El diccionario de la RAE define “churro” como «chapuza, trabajo mal hecho», entre otras acepciones.
Precisamente, éste es el sentido que adquiere el término cuando nos referimos al dialecto del castellano hablado en la Serranía y en otras comarcas del interior del País Valenciano.
He aquí el prejuicio lingüístico que todavía hoy descansa sobre nuestra habla: charrar churro es sinónimo de un hablar sucio, corrompido y propio de gente inculta.
Ya en el siglo XV, sant Vicent Ferrer definía perfectamente nuestro dialecto: «Vosaltres de la Serrania, qui […] prenets un vocable castellà e altre català».
Es decir, el churro se caracterizaba por la alternancia de palabras castellanas y valencianas.
La presencia de léxico valenciano debía ser mucho más acusada entonces que actualmente.
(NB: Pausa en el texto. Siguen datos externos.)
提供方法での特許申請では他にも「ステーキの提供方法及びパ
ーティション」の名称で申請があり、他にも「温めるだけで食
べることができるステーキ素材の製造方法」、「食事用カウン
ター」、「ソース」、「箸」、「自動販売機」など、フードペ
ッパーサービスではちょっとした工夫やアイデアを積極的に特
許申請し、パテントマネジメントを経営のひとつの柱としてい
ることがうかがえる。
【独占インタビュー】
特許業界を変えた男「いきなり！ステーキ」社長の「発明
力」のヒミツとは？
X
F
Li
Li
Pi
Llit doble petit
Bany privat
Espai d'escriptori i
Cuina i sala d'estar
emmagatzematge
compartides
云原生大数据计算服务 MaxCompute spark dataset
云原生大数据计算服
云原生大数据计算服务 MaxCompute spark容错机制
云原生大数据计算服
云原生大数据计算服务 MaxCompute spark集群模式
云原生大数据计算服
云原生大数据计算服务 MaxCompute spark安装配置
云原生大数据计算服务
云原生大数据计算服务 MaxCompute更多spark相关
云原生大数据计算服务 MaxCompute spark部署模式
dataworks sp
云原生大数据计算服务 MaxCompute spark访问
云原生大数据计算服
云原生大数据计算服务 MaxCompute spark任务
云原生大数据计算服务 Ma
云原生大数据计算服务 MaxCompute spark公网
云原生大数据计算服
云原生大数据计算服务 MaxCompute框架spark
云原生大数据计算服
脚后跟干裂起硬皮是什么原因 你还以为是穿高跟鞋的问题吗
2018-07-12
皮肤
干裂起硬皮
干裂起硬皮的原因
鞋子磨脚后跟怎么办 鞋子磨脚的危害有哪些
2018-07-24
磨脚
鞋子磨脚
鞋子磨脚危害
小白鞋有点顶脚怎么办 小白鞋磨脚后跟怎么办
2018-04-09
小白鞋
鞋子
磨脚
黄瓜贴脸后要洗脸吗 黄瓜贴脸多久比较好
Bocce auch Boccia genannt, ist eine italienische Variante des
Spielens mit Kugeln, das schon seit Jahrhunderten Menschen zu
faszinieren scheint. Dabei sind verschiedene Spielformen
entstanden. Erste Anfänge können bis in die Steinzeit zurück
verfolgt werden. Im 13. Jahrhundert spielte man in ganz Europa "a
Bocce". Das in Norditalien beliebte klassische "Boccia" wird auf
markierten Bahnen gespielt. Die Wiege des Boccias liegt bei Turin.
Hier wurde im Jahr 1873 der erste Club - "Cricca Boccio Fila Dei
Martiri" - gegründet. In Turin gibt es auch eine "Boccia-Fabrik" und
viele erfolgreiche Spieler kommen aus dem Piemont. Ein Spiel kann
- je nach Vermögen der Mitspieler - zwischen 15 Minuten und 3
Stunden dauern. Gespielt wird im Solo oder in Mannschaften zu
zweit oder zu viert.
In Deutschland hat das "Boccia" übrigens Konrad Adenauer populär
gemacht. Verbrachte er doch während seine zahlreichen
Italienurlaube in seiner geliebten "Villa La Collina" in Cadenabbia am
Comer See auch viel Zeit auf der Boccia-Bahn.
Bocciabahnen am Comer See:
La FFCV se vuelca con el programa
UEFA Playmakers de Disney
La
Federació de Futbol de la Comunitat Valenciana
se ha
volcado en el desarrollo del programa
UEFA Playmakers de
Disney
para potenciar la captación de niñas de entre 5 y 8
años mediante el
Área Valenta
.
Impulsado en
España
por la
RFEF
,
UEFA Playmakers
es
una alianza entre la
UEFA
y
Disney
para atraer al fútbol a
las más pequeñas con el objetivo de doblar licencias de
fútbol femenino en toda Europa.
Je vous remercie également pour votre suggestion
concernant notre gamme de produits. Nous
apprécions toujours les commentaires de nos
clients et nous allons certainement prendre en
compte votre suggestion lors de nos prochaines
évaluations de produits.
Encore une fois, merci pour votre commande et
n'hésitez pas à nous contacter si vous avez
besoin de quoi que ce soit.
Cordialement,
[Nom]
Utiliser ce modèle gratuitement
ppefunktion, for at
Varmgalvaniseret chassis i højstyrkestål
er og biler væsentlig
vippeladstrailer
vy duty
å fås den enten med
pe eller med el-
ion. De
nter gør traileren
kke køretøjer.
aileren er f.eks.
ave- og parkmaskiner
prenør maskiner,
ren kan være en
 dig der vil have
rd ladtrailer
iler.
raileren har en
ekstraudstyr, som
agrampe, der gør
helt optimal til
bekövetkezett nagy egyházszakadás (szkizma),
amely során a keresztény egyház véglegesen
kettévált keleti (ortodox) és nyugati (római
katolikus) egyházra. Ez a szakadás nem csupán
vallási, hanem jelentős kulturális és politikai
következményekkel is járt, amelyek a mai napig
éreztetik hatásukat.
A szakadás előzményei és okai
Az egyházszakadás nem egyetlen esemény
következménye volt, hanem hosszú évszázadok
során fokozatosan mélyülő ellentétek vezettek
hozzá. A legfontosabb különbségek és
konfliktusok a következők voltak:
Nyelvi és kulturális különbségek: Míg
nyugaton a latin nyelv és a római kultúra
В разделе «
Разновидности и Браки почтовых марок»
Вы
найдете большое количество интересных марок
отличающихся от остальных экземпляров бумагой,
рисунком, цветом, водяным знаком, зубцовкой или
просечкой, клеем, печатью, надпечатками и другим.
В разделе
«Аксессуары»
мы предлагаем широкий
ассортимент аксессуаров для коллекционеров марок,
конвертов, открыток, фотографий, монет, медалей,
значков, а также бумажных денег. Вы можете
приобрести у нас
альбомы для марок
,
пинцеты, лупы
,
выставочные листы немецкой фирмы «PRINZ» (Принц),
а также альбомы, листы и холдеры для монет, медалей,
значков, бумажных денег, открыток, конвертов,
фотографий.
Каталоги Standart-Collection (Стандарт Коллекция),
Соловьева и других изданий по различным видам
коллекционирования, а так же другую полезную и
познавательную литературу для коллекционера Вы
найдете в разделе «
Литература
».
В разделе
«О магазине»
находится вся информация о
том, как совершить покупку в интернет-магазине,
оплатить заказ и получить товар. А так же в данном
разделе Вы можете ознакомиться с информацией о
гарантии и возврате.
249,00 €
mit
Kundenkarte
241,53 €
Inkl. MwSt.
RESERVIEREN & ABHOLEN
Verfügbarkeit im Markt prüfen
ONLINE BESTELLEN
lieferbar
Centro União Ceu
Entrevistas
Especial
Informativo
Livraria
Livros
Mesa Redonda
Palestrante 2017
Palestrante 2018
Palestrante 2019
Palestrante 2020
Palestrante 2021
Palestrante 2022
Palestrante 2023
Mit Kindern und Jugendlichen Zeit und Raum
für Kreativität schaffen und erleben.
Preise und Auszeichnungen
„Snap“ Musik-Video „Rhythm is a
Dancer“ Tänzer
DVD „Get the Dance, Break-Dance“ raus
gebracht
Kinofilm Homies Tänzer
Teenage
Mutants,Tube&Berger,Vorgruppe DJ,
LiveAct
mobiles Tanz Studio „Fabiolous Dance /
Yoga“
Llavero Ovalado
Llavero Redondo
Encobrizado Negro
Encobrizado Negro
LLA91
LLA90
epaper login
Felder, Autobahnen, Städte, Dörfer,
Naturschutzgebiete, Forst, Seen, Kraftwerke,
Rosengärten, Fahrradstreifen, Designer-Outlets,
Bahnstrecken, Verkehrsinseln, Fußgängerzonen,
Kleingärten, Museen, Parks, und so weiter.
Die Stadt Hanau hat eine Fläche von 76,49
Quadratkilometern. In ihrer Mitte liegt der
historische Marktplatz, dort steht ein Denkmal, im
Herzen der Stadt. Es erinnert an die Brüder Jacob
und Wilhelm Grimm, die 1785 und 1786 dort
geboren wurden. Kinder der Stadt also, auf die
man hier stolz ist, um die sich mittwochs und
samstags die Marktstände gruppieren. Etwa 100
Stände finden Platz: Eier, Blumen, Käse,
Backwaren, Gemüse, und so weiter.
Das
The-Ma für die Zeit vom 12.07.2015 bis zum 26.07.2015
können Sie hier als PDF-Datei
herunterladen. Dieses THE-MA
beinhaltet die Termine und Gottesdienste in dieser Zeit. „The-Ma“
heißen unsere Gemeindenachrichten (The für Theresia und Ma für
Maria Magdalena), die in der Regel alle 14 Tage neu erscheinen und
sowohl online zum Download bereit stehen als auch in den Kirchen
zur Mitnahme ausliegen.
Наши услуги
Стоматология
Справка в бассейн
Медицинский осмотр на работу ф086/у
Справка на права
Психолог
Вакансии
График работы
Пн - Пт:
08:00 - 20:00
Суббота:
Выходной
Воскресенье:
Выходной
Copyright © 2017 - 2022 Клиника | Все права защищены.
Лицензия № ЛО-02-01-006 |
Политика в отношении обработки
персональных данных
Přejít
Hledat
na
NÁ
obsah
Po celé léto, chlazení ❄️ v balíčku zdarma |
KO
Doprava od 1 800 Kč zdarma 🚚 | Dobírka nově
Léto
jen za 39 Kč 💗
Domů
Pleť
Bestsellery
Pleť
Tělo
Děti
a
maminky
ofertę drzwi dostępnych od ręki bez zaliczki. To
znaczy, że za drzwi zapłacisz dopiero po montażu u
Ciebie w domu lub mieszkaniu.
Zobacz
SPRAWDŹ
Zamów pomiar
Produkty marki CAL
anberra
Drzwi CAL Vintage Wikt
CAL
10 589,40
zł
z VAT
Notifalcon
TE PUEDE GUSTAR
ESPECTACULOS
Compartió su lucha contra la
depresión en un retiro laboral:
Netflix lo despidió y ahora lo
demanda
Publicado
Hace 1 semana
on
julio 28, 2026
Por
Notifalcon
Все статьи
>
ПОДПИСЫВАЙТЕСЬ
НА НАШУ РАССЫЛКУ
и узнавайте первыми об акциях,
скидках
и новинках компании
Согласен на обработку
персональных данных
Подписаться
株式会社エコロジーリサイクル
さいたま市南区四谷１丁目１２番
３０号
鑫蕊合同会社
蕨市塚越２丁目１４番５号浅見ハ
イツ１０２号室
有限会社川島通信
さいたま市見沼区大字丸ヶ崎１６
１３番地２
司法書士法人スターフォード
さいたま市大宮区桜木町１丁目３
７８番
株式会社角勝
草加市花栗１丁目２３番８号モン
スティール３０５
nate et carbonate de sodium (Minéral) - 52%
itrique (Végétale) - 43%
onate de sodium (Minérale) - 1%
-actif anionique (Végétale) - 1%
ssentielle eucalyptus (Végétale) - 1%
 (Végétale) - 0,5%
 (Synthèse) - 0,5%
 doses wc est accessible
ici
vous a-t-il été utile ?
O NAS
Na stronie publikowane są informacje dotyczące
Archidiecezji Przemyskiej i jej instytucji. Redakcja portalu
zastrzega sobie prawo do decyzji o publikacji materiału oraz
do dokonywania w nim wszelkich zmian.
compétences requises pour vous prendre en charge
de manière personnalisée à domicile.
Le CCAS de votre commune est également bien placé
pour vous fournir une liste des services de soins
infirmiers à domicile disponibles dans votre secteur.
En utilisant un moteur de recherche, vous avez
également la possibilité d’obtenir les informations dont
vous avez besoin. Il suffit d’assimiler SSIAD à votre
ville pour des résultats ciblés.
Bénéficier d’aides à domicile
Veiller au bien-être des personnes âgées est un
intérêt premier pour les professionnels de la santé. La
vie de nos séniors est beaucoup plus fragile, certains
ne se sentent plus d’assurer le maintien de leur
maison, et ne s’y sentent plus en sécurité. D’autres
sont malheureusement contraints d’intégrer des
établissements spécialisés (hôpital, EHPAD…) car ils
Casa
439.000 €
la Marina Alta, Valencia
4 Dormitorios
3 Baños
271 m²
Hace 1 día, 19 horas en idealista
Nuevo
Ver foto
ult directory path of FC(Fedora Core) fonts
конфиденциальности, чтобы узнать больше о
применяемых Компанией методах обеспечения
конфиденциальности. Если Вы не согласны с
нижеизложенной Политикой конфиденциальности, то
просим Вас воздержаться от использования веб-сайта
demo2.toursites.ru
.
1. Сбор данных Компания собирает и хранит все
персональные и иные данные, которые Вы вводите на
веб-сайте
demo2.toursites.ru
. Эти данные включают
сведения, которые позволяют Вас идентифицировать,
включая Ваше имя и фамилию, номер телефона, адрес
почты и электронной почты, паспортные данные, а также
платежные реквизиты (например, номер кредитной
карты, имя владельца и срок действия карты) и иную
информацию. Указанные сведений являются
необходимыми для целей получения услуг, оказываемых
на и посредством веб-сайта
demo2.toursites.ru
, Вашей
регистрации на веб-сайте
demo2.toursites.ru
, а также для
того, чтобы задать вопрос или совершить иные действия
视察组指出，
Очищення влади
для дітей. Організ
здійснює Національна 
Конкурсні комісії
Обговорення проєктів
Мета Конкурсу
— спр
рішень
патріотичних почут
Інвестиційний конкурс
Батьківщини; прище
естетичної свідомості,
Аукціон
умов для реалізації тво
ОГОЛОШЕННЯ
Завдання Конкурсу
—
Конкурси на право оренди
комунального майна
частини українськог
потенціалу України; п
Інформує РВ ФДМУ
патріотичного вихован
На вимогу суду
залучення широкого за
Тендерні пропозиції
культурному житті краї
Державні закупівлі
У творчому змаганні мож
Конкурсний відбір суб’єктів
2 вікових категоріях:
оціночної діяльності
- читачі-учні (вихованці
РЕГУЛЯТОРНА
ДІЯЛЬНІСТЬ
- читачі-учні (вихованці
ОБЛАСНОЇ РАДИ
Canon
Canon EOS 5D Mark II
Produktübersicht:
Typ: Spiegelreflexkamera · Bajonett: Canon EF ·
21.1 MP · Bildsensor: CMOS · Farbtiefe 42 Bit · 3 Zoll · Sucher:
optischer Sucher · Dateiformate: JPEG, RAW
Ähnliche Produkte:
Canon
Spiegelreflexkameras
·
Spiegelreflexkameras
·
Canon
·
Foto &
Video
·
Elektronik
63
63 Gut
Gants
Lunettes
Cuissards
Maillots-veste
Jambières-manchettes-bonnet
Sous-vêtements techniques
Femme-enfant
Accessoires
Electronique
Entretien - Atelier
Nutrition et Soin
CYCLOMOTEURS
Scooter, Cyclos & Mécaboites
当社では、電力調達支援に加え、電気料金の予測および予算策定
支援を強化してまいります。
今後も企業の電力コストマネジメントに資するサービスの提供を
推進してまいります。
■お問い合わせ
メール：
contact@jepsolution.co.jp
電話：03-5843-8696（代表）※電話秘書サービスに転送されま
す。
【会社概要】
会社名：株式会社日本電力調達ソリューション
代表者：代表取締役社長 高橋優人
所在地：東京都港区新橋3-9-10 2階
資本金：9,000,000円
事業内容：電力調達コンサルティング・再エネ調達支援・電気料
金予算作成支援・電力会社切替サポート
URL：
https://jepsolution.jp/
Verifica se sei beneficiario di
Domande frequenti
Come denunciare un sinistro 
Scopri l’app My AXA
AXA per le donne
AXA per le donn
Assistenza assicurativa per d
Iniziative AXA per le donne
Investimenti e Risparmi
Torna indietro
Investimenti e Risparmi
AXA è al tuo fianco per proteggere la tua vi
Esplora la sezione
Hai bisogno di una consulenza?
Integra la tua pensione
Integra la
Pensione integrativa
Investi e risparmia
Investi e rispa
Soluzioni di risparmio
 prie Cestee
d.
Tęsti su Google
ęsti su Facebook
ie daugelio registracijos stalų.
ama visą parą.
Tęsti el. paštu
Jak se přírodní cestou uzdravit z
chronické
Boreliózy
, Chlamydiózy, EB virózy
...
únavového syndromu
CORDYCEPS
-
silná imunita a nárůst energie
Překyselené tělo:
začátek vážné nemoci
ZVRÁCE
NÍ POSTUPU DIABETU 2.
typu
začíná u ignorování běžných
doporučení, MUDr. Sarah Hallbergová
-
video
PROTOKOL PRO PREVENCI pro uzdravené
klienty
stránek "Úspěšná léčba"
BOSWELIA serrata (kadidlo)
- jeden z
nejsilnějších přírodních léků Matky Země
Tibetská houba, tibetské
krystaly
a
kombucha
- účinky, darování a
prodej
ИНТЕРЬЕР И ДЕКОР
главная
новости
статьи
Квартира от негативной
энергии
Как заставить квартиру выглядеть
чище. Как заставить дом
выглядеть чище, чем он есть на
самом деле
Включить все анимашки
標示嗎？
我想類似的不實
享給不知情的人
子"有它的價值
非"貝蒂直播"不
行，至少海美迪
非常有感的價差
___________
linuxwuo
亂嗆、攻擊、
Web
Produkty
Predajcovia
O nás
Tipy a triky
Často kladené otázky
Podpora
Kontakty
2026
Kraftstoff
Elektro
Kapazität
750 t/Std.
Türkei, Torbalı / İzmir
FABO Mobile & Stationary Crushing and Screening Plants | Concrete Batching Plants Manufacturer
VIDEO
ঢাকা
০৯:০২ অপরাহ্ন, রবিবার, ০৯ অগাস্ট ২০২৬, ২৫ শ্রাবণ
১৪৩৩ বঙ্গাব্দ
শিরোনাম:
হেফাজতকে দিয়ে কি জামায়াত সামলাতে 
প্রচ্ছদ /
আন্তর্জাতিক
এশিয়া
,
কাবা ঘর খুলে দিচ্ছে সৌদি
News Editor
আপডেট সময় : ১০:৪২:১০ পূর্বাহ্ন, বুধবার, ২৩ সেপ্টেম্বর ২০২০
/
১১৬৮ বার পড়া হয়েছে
A las interferencias lingüísticas valencianas debemos palabras como orage, gola, bachoqueta, boira, corbella o el verbo sentir (‘oír’).
Pero el santo valenciano se dejaba el otro pilar del dialecto churro: los aragonesismos.
Supongo que a todos nos suenan palabras como rocha, ababol, royo/-a o la expresión odo.
Evidentemente, el grado de presencia del aragonés o del valenciano varía según municipios.
La proximidad de Alcublas con la frontera lingüística (Casinos) explica el mayor número de valencianismos en comparación, por ejemplo, con Alpuente.
Pero, en última instancia, la fisonomía del churro es la misma: una base castellana repleta de valencianismos y aragonesismos.
Si algo ha dejado claro la lingüística es que, per se, no existen lenguas ni dialectos “mejores” o “peores”.
Estas clasificaciones maniqueas solo responden a prejucios lingüísticos absolutamente subjetivos e injustificables racionalmente.
Cada lengua y, por extensión, cada dialecto representa una mirada única e irremplazable de la realidad.
Y el “churro” es la nuestra.
Es el habla de nuestros padres y de nuestros abuelos.
O la cuidamos o nadie lo hará por nosotros.
Es muy sencillo: charra churro a tu chiquillo.